Stefan Despotovski

Personal information
- Full name: Stefan Despotovski
- Date of birth: 23 January 2003 (age 23)
- Place of birth: Skopje, Macedonia
- Height: 1.82 m (6 ft 0 in)
- Position: Right-back

Team information
- Current team: OFK Beograd
- Number: 2

Youth career
- –2021: Red Star Belgrade
- 2019: → Grafičar (youth loan)

Senior career*
- Years: Team / Apps / (Gls)
- 2021–2022: Red Star Belgrade / 0 / (0)
- 2021–2022: → Grafičar (loan) / 26 / (0)
- 2023–2024: Rabotnički / 40 / (1)
- 2024–2025: Sheriff Tiraspol / 6 / (0)
- 2025–: OFK Beograd / 40 / (1)

International career^{‡}
- 2022–2024: North Macedonia U21 / 24 / (0)
- 2025–: North Macedonia / 2 / (0)

= Stefan Despotovski =

Macedonian footballer

Stefan Despotovski (Стефан Деспотовски; born 23 January 2003) is a Macedonian professional footballer who plays as a right-back for Serbian club OFK Beograd and the North Macedonia national team.

==Club career==

He started his career in the youth academy of Partizan before moving to Red Star Belgrade in 2015. In February 2021, he was loaned to Grafičar where he made his professional debut on 24 March in a 2–1 Serbian First League (Serbian second division) match against Žarkovo.
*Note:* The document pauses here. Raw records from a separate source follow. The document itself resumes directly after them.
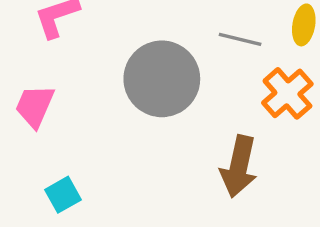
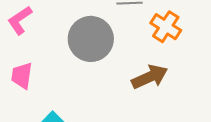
brown arrow: (239, 166) -> (150, 77), turned -111

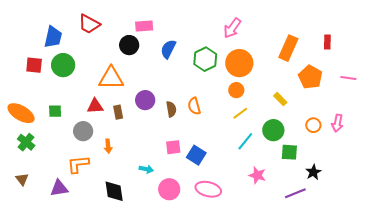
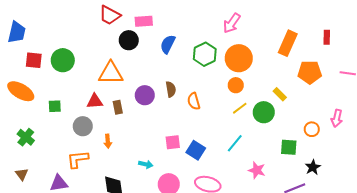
red trapezoid: (89, 24) -> (110, 15), moved
blue trapezoid: (53, 37) -> (17, 32), moved
orange pentagon: (310, 77) -> (310, 72), turned -30
brown semicircle: (171, 109) -> (171, 89), moved
orange ellipse: (21, 113) -> (21, 91), moved
orange circle: (313, 125) -> (312, 129), moved
green circle: (273, 130) -> (264, 112), moved
cyan line: (245, 141) -> (235, 143), moved

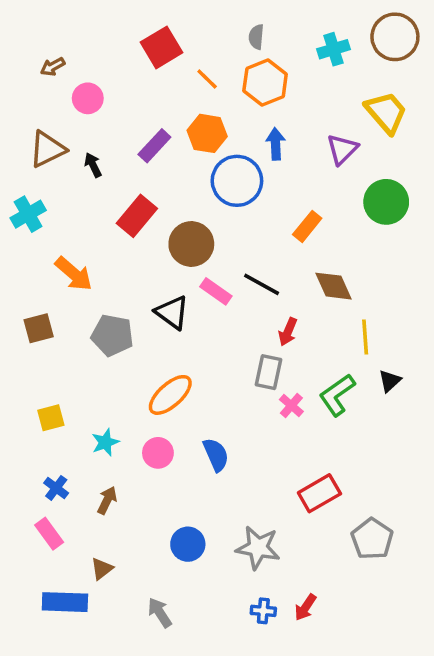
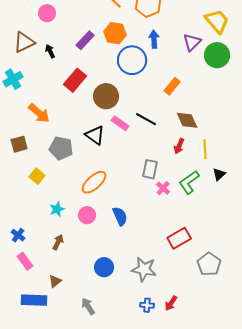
green circle: (386, 202) -> (217, 55), moved
red arrow: (288, 332) -> (179, 146), moved
yellow square: (51, 418) -> (37, 176), moved, turned -35
blue cross: (56, 488) -> (18, 235), moved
He remained a free agent at the end of the 2021–2022 season, and in January 2023 he signed a contract in his homeland with Rabotnički, where he played for a season and a half before signing with Moldovan club Sheriff Tiraspol.

On 4 February 2025 he was purchased outright by OFK Beograd.

Despotovski previously played for the Macedonia U21.

He made his debut for the Macedonia national team on 9 June 2025 in a 2026 FIFA World Cup qualification match where they won 1–0 against Kazakhstan.